Имам едва заметно волновался – предстояло провести ремонт, заменить все изношенные полы в большом молельном помещении. Покрытия полов протерлись во многих местах до дыр и имели весьма непотребный вид, несвойственный столь величественному убранству мечети. Он не любил, когда в храме появлялись посторонние люди, но починку надобно было проводить, и, несмотря на свою неприязнь к пребыванию чужаков в священном месте, Амин аль-Хусейн повернулся к залу и громко крикнул: «Все ушли, выходите!»
Несколько мужчин среднего роста торопливо засеменили из соседнего помещения. Они были в белых круглых шапочках и без обуви. Богобоязненно оглядываясь по сторонам, рабочие окружили имама, почтительно склонив перед ним головы.
– Надо убрать старые ковры, унести их во двор, а затем вывезти за город на свалку. Новые покрытия лежат вон в той комнате, – аль-Хусейн рукой указал на узкий проем в одной из стен. – Времени у нас не так много. Все должно быть закончено в кратчайший срок, дабы наши правоверные братья возрадовались, увидев новое покрытие во время следующей молитвы. Только ко всему относитесь бережно, – Амин аль-Хусейн поднял указательный палец вверх, подчеркивая важность своих слов. – Этой мечети тринадцать столетий, и она занимает третье место по значимости во всем мусульманском мире, – голос имама зазвучал громче, вызывая у рабочих благоговейный трепет. – Здесь, у обрыва Храмовой горы, полторы тысячи лет назад оказался сам пророк Мухаммед, спустившись с небес после беседы с Богом, чтобы сделать этот город одним из главных центров ислама в мире. – Амин аль-Хусейн хотел продолжить речь, но вспомнив, что времени на ремонт осталось очень мало, произнес: – Приступайте к работе и не гневите Аллаха, ибо Он за всеми вами смотрит с небес. – Рабочие покорно выслушали наставления и почтительно поклонились.

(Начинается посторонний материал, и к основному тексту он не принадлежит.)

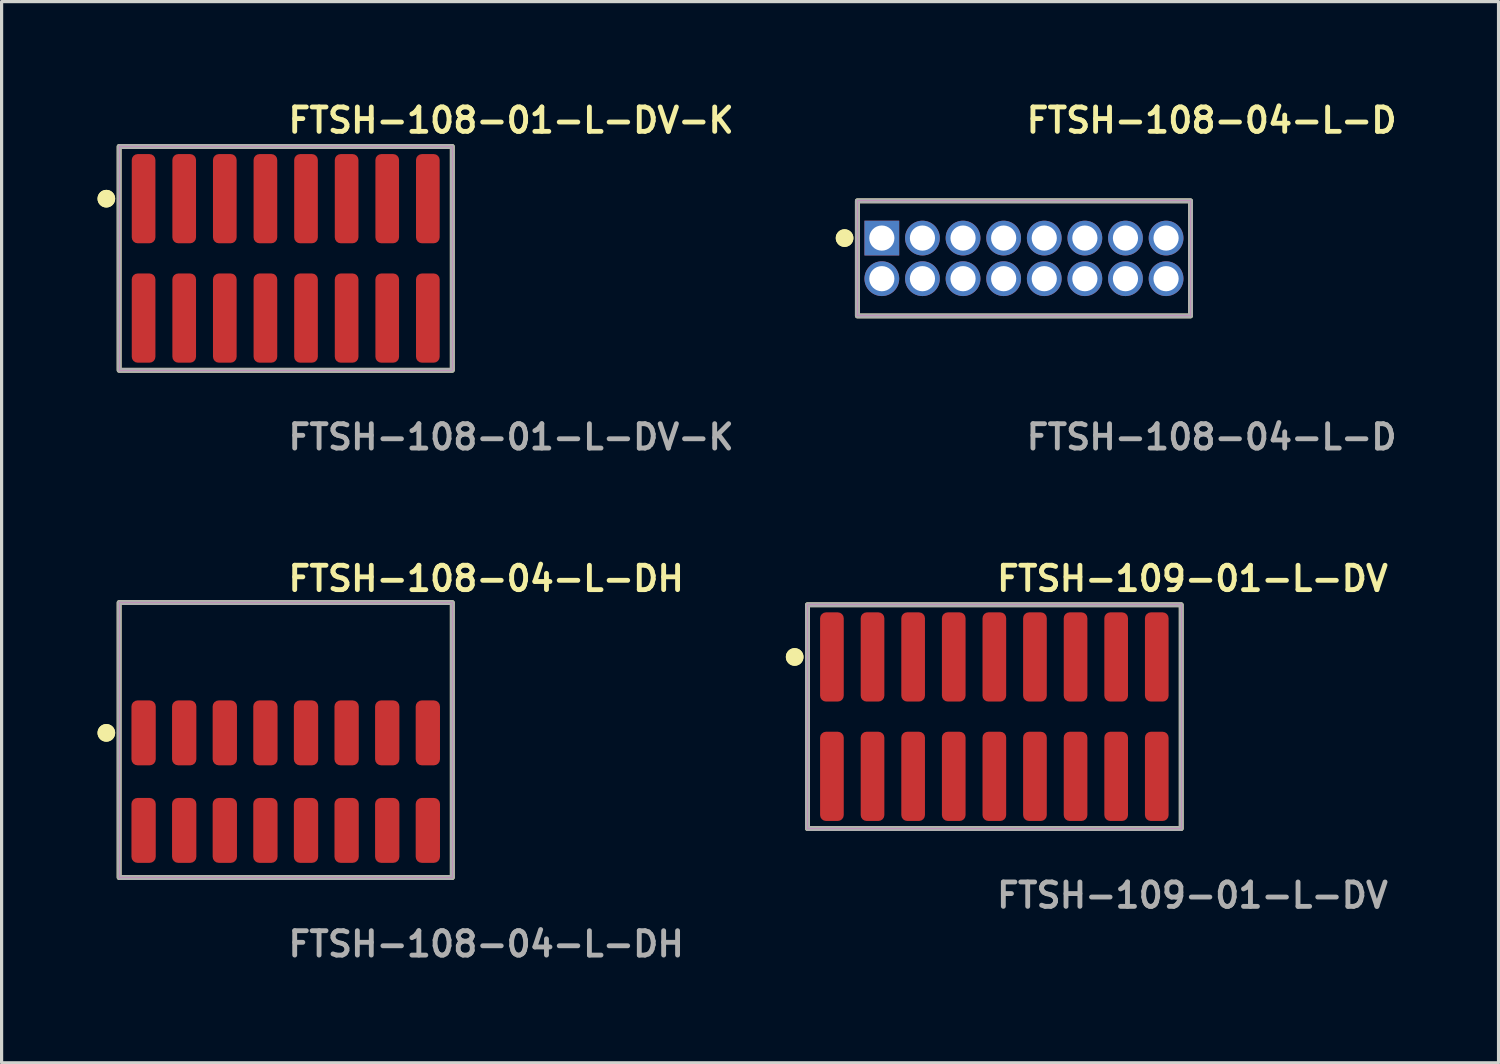
<source format=kicad_pcb>
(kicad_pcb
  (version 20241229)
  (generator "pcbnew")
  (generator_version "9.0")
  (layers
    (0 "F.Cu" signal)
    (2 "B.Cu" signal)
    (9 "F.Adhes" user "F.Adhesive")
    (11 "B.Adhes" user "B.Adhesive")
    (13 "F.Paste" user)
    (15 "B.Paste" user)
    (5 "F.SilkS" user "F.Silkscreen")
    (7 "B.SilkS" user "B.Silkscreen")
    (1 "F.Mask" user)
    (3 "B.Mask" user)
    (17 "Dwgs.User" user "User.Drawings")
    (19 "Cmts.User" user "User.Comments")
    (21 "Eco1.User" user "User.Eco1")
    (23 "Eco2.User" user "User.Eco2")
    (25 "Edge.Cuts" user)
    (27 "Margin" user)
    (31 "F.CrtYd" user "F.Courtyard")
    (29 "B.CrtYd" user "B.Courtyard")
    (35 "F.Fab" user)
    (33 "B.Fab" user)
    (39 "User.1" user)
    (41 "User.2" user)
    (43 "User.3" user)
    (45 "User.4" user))
  (footprint "FTSH-108-04-L-DH"
    (layer "F.Cu")
    (at 5.886 21.396)
    (property "Reference" "FTSH-108-04-L-DH" (at 0 -6.35 0) (unlocked yes) (layer "F.SilkS") (effects (font (size 0.762 0.762) (thickness 0.152)) (justify left)))
    (fp_rect (start -5.21 3) (end 5.21 -5.6) (stroke (width 0.152) (type solid)) (fill no) (layer "F.SilkS"))
    (fp_circle (center -5.61 -1.525) (end -5.81 -1.525) (stroke (width 0.152) (type solid)) (fill yes) (layer "F.SilkS"))
    (fp_circle (center -5.61 -1.525) (end -5.81 -1.525) (stroke (width 0.152) (type solid)) (fill yes) (layer "F.SilkS"))
    (fp_rect (start -5.21 3) (end 5.21 -5.6) (stroke (width 0.006) (type solid)) (fill no) (layer "F.CrtYd"))
    (fp_rect (start -5.21 3) (end 5.21 -5.6) (stroke (width 0.152) (type solid)) (fill no) (layer "F.Fab"))
    (fp_text user "${REFERENCE}" (at 0 5.08 0) (unlocked yes) (layer "F.Fab") (effects (font (size 0.762 0.762) (thickness 0.152)) (justify left)))
    (pad "1" smd roundrect (at -4.445 -1.525) (size 0.76 2.03) (layers "F.Cu" "F.Paste") (roundrect_rratio 0.25))
    (pad "2" smd roundrect (at -4.445 1.525) (size 0.76 2.03) (layers "F.Cu" "F.Paste") (roundrect_rratio 0.25))
    (pad "3" smd roundrect (at -3.175 -1.525) (size 0.76 2.03) (layers "F.Cu" "F.Paste") (roundrect_rratio 0.25))
    (pad "4" smd roundrect (at -3.175 1.525) (size 0.76 2.03) (layers "F.Cu" "F.Paste") (roundrect_rratio 0.25))
    (pad "5" smd roundrect (at -1.905 -1.525) (size 0.76 2.03) (layers "F.Cu" "F.Paste") (roundrect_rratio 0.25))
    (pad "6" smd roundrect (at -1.905 1.525) (size 0.76 2.03) (layers "F.Cu" "F.Paste") (roundrect_rratio 0.25))
    (pad "7" smd roundrect (at -0.635 -1.525) (size 0.76 2.03) (layers "F.Cu" "F.Paste") (roundrect_rratio 0.25))
    (pad "8" smd roundrect (at -0.635 1.525) (size 0.76 2.03) (layers "F.Cu" "F.Paste") (roundrect_rratio 0.25))
    (pad "9" smd roundrect (at 0.635 -1.525) (size 0.76 2.03) (layers "F.Cu" "F.Paste") (roundrect_rratio 0.25))
    (pad "10" smd roundrect (at 0.635 1.525) (size 0.76 2.03) (layers "F.Cu" "F.Paste") (roundrect_rratio 0.25))
    (pad "11" smd roundrect (at 1.905 -1.525) (size 0.76 2.03) (layers "F.Cu" "F.Paste") (roundrect_rratio 0.25))
    (pad "12" smd roundrect (at 1.905 1.525) (size 0.76 2.03) (layers "F.Cu" "F.Paste") (roundrect_rratio 0.25))
    (pad "13" smd roundrect (at 3.175 -1.525) (size 0.76 2.03) (layers "F.Cu" "F.Paste") (roundrect_rratio 0.25))
    (pad "14" smd roundrect (at 3.175 1.525) (size 0.76 2.03) (layers "F.Cu" "F.Paste") (roundrect_rratio 0.25))
    (pad "15" smd roundrect (at 4.445 -1.525) (size 0.76 2.03) (layers "F.Cu" "F.Paste") (roundrect_rratio 0.25))
    (pad "16" smd roundrect (at 4.445 1.525) (size 0.76 2.03) (layers "F.Cu" "F.Paste") (roundrect_rratio 0.25)))
  (footprint "FTSH-109-01-L-DV"
    (layer "F.Cu")
    (at 28.049 19.364)
    (property "Reference" "FTSH-109-01-L-DV" (at 0 -4.318 0) (unlocked yes) (layer "F.SilkS") (effects (font (size 0.762 0.762) (thickness 0.152)) (justify left)))
    (fp_rect (start -5.845 3.5) (end 5.845 -3.5) (stroke (width 0.152) (type solid)) (fill no) (layer "F.SilkS"))
    (fp_circle (center -6.245 -1.867) (end -6.445 -1.867) (stroke (width 0.152) (type solid)) (fill yes) (layer "F.SilkS"))
    (fp_circle (center -6.245 -1.867) (end -6.445 -1.867) (stroke (width 0.152) (type solid)) (fill yes) (layer "F.SilkS"))
    (fp_rect (start -5.845 3.5) (end 5.845 -3.5) (stroke (width 0.006) (type solid)) (fill no) (layer "F.CrtYd"))
    (fp_rect (start -5.845 3.5) (end 5.845 -3.5) (stroke (width 0.152) (type solid)) (fill no) (layer "F.Fab"))
    (fp_text user "${REFERENCE}" (at 0 5.588 0) (unlocked yes) (layer "F.Fab") (effects (font (size 0.762 0.762) (thickness 0.152)) (justify left)))
    (pad "1" smd roundrect (at -5.08 -1.867) (size 0.74 2.79) (layers "F.Cu" "F.Paste") (roundrect_rratio 0.25))
    (pad "2" smd roundrect (at -5.08 1.867) (size 0.74 2.79) (layers "F.Cu" "F.Paste") (roundrect_rratio 0.25))
    (pad "3" smd roundrect (at -3.81 -1.867) (size 0.74 2.79) (layers "F.Cu" "F.Paste") (roundrect_rratio 0.25))
    (pad "4" smd roundrect (at -3.81 1.867) (size 0.74 2.79) (layers "F.Cu" "F.Paste") (roundrect_rratio 0.25))
    (pad "5" smd roundrect (at -2.54 -1.867) (size 0.74 2.79) (layers "F.Cu" "F.Paste") (roundrect_rratio 0.25))
    (pad "6" smd roundrect (at -2.54 1.867) (size 0.74 2.79) (layers "F.Cu" "F.Paste") (roundrect_rratio 0.25))
    (pad "7" smd roundrect (at -1.27 -1.867) (size 0.74 2.79) (layers "F.Cu" "F.Paste") (roundrect_rratio 0.25))
    (pad "8" smd roundrect (at -1.27 1.867) (size 0.74 2.79) (layers "F.Cu" "F.Paste") (roundrect_rratio 0.25))
    (pad "9" smd roundrect (at 0 -1.867) (size 0.74 2.79) (layers "F.Cu" "F.Paste") (roundrect_rratio 0.25))
    (pad "10" smd roundrect (at 0 1.867) (size 0.74 2.79) (layers "F.Cu" "F.Paste") (roundrect_rratio 0.25))
    (pad "11" smd roundrect (at 1.27 -1.867) (size 0.74 2.79) (layers "F.Cu" "F.Paste") (roundrect_rratio 0.25))
    (pad "12" smd roundrect (at 1.27 1.867) (size 0.74 2.79) (layers "F.Cu" "F.Paste") (roundrect_rratio 0.25))
    (pad "13" smd roundrect (at 2.54 -1.867) (size 0.74 2.79) (layers "F.Cu" "F.Paste") (roundrect_rratio 0.25))
    (pad "14" smd roundrect (at 2.54 1.867) (size 0.74 2.79) (layers "F.Cu" "F.Paste") (roundrect_rratio 0.25))
    (pad "15" smd roundrect (at 3.81 -1.867) (size 0.74 2.79) (layers "F.Cu" "F.Paste") (roundrect_rratio 0.25))
    (pad "16" smd roundrect (at 3.81 1.867) (size 0.74 2.79) (layers "F.Cu" "F.Paste") (roundrect_rratio 0.25))
    (pad "17" smd roundrect (at 5.08 -1.867) (size 0.74 2.79) (layers "F.Cu" "F.Paste") (roundrect_rratio 0.25))
    (pad "18" smd roundrect (at 5.08 1.867) (size 0.74 2.79) (layers "F.Cu" "F.Paste") (roundrect_rratio 0.25)))
  (footprint "FTSH-108-04-L-D"
    (layer "F.Cu")
    (at 28.975 5.031)
    (property "Reference" "FTSH-108-04-L-D" (at 0 -4.318 0) (unlocked yes) (layer "F.SilkS") (effects (font (size 0.762 0.762) (thickness 0.152)) (justify left)))
    (fp_rect (start -5.21 1.8) (end 5.21 -1.8) (stroke (width 0.152) (type solid)) (fill no) (layer "F.SilkS"))
    (fp_circle (center -5.61 -0.635) (end -5.81 -0.635) (stroke (width 0.152) (type solid)) (fill yes) (layer "F.SilkS"))
    (fp_circle (center -5.61 -0.635) (end -5.81 -0.635) (stroke (width 0.152) (type solid)) (fill yes) (layer "F.SilkS"))
    (fp_rect (start -5.21 1.8) (end 5.21 -1.8) (stroke (width 0.006) (type solid)) (fill no) (layer "F.CrtYd"))
    (fp_rect (start -5.21 1.8) (end 5.21 -1.8) (stroke (width 0.152) (type solid)) (fill no) (layer "F.Fab"))
    (fp_text user "${REFERENCE}" (at 0 5.588 0) (unlocked yes) (layer "F.Fab") (effects (font (size 0.762 0.762) (thickness 0.152)) (justify left)))
    (pad "1" thru_hole rect (at -4.445 -0.635) (size 1.087 1.087) (drill 0.787) (layers "*.Cu" "*.Mask"))
    (pad "2" thru_hole circle (at -4.445 0.635) (size 1.087 1.087) (drill 0.787) (layers "*.Cu" "*.Mask"))
    (pad "3" thru_hole circle (at -3.175 -0.635) (size 1.087 1.087) (drill 0.787) (layers "*.Cu" "*.Mask"))
    (pad "4" thru_hole circle (at -3.175 0.635) (size 1.087 1.087) (drill 0.787) (layers "*.Cu" "*.Mask"))
    (pad "5" thru_hole circle (at -1.905 -0.635) (size 1.087 1.087) (drill 0.787) (layers "*.Cu" "*.Mask"))
    (pad "6" thru_hole circle (at -1.905 0.635) (size 1.087 1.087) (drill 0.787) (layers "*.Cu" "*.Mask"))
    (pad "7" thru_hole circle (at -0.635 -0.635) (size 1.087 1.087) (drill 0.787) (layers "*.Cu" "*.Mask"))
    (pad "8" thru_hole circle (at -0.635 0.635) (size 1.087 1.087) (drill 0.787) (layers "*.Cu" "*.Mask"))
    (pad "9" thru_hole circle (at 0.635 -0.635) (size 1.087 1.087) (drill 0.787) (layers "*.Cu" "*.Mask"))
    (pad "10" thru_hole circle (at 0.635 0.635) (size 1.087 1.087) (drill 0.787) (layers "*.Cu" "*.Mask"))
    (pad "11" thru_hole circle (at 1.905 -0.635) (size 1.087 1.087) (drill 0.787) (layers "*.Cu" "*.Mask"))
    (pad "12" thru_hole circle (at 1.905 0.635) (size 1.087 1.087) (drill 0.787) (layers "*.Cu" "*.Mask"))
    (pad "13" thru_hole circle (at 3.175 -0.635) (size 1.087 1.087) (drill 0.787) (layers "*.Cu" "*.Mask"))
    (pad "14" thru_hole circle (at 3.175 0.635) (size 1.087 1.087) (drill 0.787) (layers "*.Cu" "*.Mask"))
    (pad "15" thru_hole circle (at 4.445 -0.635) (size 1.087 1.087) (drill 0.787) (layers "*.Cu" "*.Mask"))
    (pad "16" thru_hole circle (at 4.445 0.635) (size 1.087 1.087) (drill 0.787) (layers "*.Cu" "*.Mask")))
  (footprint "FTSH-108-01-L-DV-K"
    (layer "F.Cu")
    (at 5.886 5.031)
    (property "Reference" "FTSH-108-01-L-DV-K" (at 0 -4.318 0) (unlocked yes) (layer "F.SilkS") (effects (font (size 0.762 0.762) (thickness 0.152)) (justify left)))
    (fp_rect (start -5.21 3.5) (end 5.21 -3.5) (stroke (width 0.152) (type solid)) (fill no) (layer "F.SilkS"))
    (fp_circle (center -5.61 -1.867) (end -5.81 -1.867) (stroke (width 0.152) (type solid)) (fill yes) (layer "F.SilkS"))
    (fp_circle (center -5.61 -1.867) (end -5.81 -1.867) (stroke (width 0.152) (type solid)) (fill yes) (layer "F.SilkS"))
    (fp_rect (start -5.21 3.5) (end 5.21 -3.5) (stroke (width 0.006) (type solid)) (fill no) (layer "F.CrtYd"))
    (fp_rect (start -5.21 3.5) (end 5.21 -3.5) (stroke (width 0.152) (type solid)) (fill no) (layer "F.Fab"))
    (fp_text user "${REFERENCE}" (at 0 5.588 0) (unlocked yes) (layer "F.Fab") (effects (font (size 0.762 0.762) (thickness 0.152)) (justify left)))
    (pad "1" smd roundrect (at -4.445 -1.867) (size 0.74 2.79) (layers "F.Cu" "F.Paste") (roundrect_rratio 0.25))
    (pad "2" smd roundrect (at -4.445 1.867) (size 0.74 2.79) (layers "F.Cu" "F.Paste") (roundrect_rratio 0.25))
    (pad "3" smd roundrect (at -3.175 -1.867) (size 0.74 2.79) (layers "F.Cu" "F.Paste") (roundrect_rratio 0.25))
    (pad "4" smd roundrect (at -3.175 1.867) (size 0.74 2.79) (layers "F.Cu" "F.Paste") (roundrect_rratio 0.25))
    (pad "5" smd roundrect (at -1.905 -1.867) (size 0.74 2.79) (layers "F.Cu" "F.Paste") (roundrect_rratio 0.25))
    (pad "6" smd roundrect (at -1.905 1.867) (size 0.74 2.79) (layers "F.Cu" "F.Paste") (roundrect_rratio 0.25))
    (pad "7" smd roundrect (at -0.635 -1.867) (size 0.74 2.79) (layers "F.Cu" "F.Paste") (roundrect_rratio 0.25))
    (pad "8" smd roundrect (at -0.635 1.867) (size 0.74 2.79) (layers "F.Cu" "F.Paste") (roundrect_rratio 0.25))
    (pad "9" smd roundrect (at 0.635 -1.867) (size 0.74 2.79) (layers "F.Cu" "F.Paste") (roundrect_rratio 0.25))
    (pad "10" smd roundrect (at 0.635 1.867) (size 0.74 2.79) (layers "F.Cu" "F.Paste") (roundrect_rratio 0.25))
    (pad "11" smd roundrect (at 1.905 -1.867) (size 0.74 2.79) (layers "F.Cu" "F.Paste") (roundrect_rratio 0.25))
    (pad "12" smd roundrect (at 1.905 1.867) (size 0.74 2.79) (layers "F.Cu" "F.Paste") (roundrect_rratio 0.25))
    (pad "13" smd roundrect (at 3.175 -1.867) (size 0.74 2.79) (layers "F.Cu" "F.Paste") (roundrect_rratio 0.25))
    (pad "14" smd roundrect (at 3.175 1.867) (size 0.74 2.79) (layers "F.Cu" "F.Paste") (roundrect_rratio 0.25))
    (pad "15" smd roundrect (at 4.445 -1.867) (size 0.74 2.79) (layers "F.Cu" "F.Paste") (roundrect_rratio 0.25))
    (pad "16" smd roundrect (at 4.445 1.867) (size 0.74 2.79) (layers "F.Cu" "F.Paste") (roundrect_rratio 0.25)))
  (gr_rect
    (start -3 -3)
    (end 43.818 30.189)
    (stroke (width 0.1) (type default))
    (fill no)
    (layer "Edge.Cuts")))
</source>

Что-то смутное и неясное тревожило имама, и он напоследок внимательно окинул взглядом большой зал. Его центр был освещен ярким светом лучей заходящего солнца, пробивавшихся через многочисленные окна под куполом. Все было как обычно, и, успокоившись, Амин аль-Хусейн что-то проговорил про себя и поспешил в библиотеку, чтобы побыть наедине со своими главными друзьями – книгами. Серый силуэт человеческой фигуры, находившейся в тени колонн, остался незамеченным имамом.
Рабочие, впервые оказавшиеся в столь священном месте и от этого пребывавшие в сильном замешательстве, наконец пришли в себя и рьяно приступили к работе. К утру полы в мечети были заменены, даже раньше срока.
***
– Так ты говоришь, под полом были обнаружены рисунки, которые относятся к раскрытию тайны Ковчега Завета? – начальник управления могущественной разведки «Моссад» Кейла Овальская с холодным недоверием в глазах, едва заметно сжав чувственные губы, внимательно следила за лицом молодого агента из Восточного Иерусалима Менахема Овадьи.

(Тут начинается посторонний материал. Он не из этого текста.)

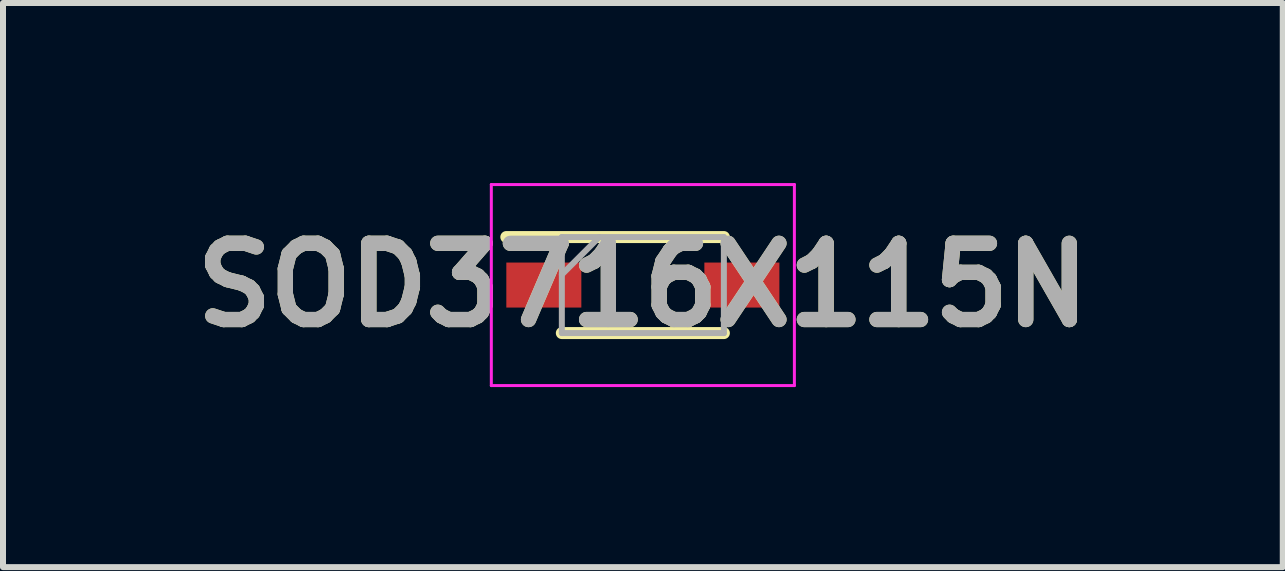
<source format=kicad_pcb>
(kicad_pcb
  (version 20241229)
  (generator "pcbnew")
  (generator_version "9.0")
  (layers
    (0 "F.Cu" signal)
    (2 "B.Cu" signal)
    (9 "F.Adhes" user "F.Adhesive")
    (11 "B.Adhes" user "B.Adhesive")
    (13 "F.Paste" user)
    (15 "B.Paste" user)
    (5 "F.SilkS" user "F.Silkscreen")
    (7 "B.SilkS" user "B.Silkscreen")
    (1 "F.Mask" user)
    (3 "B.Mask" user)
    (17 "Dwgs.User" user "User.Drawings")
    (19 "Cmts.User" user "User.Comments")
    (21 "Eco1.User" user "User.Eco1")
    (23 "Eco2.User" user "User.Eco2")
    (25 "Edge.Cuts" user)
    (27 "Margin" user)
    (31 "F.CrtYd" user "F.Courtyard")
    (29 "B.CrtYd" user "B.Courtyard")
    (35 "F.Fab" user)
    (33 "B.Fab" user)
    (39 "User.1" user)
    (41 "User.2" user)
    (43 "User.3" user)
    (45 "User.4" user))
  (footprint "SOD3716X115N"
    (layer "F.Cu")
    (at 7.662 1.7)
    (property "Reference" "SOD3716X115N" (at 0 0 0) (layer "F.SilkS") (effects (font (size 1.27 1.27) (thickness 0.254))))
    (attr smd)
    (fp_line (start -2.275 -0.8) (end 1.35 -0.8) (stroke (width 0.2) (type solid)) (layer "F.SilkS"))
    (fp_line (start -1.35 0.8) (end 1.35 0.8) (stroke (width 0.2) (type solid)) (layer "F.SilkS"))
    (fp_line (start -2.525 -1.675) (end 2.525 -1.675) (stroke (width 0.05) (type solid)) (layer "F.CrtYd"))
    (fp_line (start -2.525 1.675) (end -2.525 -1.675) (stroke (width 0.05) (type solid)) (layer "F.CrtYd"))
    (fp_line (start 2.525 -1.675) (end 2.525 1.675) (stroke (width 0.05) (type solid)) (layer "F.CrtYd"))
    (fp_line (start 2.525 1.675) (end -2.525 1.675) (stroke (width 0.05) (type solid)) (layer "F.CrtYd"))
    (fp_line (start -1.35 -0.8) (end 1.35 -0.8) (stroke (width 0.1) (type solid)) (layer "F.Fab"))
    (fp_line (start -1.35 -0.175) (end -0.725 -0.8) (stroke (width 0.1) (type solid)) (layer "F.Fab"))
    (fp_line (start -1.35 0.8) (end -1.35 -0.8) (stroke (width 0.1) (type solid)) (layer "F.Fab"))
    (fp_line (start 1.35 -0.8) (end 1.35 0.8) (stroke (width 0.1) (type solid)) (layer "F.Fab"))
    (fp_line (start 1.35 0.8) (end -1.35 0.8) (stroke (width 0.1) (type solid)) (layer "F.Fab"))
    (fp_text user "${REFERENCE}" (at 0 0 0) (layer "F.Fab") (effects (font (size 1.27 1.27) (thickness 0.254))))
    (pad "1" smd rect (at -1.65 0 90) (size 0.75 1.25) (layers "F.Cu" "F.Mask" "F.Paste"))
    (pad "2" smd rect (at 1.65 0 90) (size 0.75 1.25) (layers "F.Cu" "F.Mask" "F.Paste")))
  (gr_rect
    (start -3 -3)
    (end 18.325 6.4)
    (stroke (width 0.1) (type default))
    (fill no)
    (layer "Edge.Cuts")))
</source>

Овальская по праву считалась одним из лучших аналитиков Израиля, о ее даре находить закономерности в хаотичной информации, которая обычному обывателю, да и не только обывателю, но и многим профессионалам, казалась лишь набором случайностей, ходили легенды. Но для Кейлы не было случайностей, любые сведения являлись своего рода знаками, которые она читала как открытую книгу, восстанавливая всю цепочку причинно-следственных связей. И когда самые известные аналитики вскидывали руки вверх с возгласом: «Разве здесь можно что-то понять?!», могущественные руководители Израиля, будь то министр обороны или министр иностранных дел, а порой даже и сам премьер-министр, спешили к директору «Моссада», чтобы он помог разобраться в бессмысленной путанице. А уж директор «Моссада» с улыбкой на лице, не задумываясь, отправлял всех к Кейле.
В своих рассуждениях Овальская большое внимание уделяла проверке изначальной информации, из которой ветвями вились ее умозаключения. Однако произнесенные сейчас слова «Ковчег Завета», даже ее, матерого аналитика, застигли врасплох.
Ее вмиг перестала беспокоить интифада, священная война, накануне объявленная палестинцами и накалившая обстановку в городе до такой степени, что штаб-квартира «Моссада» на некоторое время перебралась из Тель-Авива в Иерусалим, дабы быть поближе к Кнессету. Палестинские смертники один за другим взрывали себя в местах скопления израильтян в разных районах Иерусалима, забирая на тот свет десятки невинных душ. По неподтвержденным сведениям, нити всех этих преступлений вели к мечети Аль-Акса, и нужно было действовать незамедлительно и решительно, чтобы потушить огонь террора и ужаса, огонь, который вновь разгорался на Ближнем Востоке.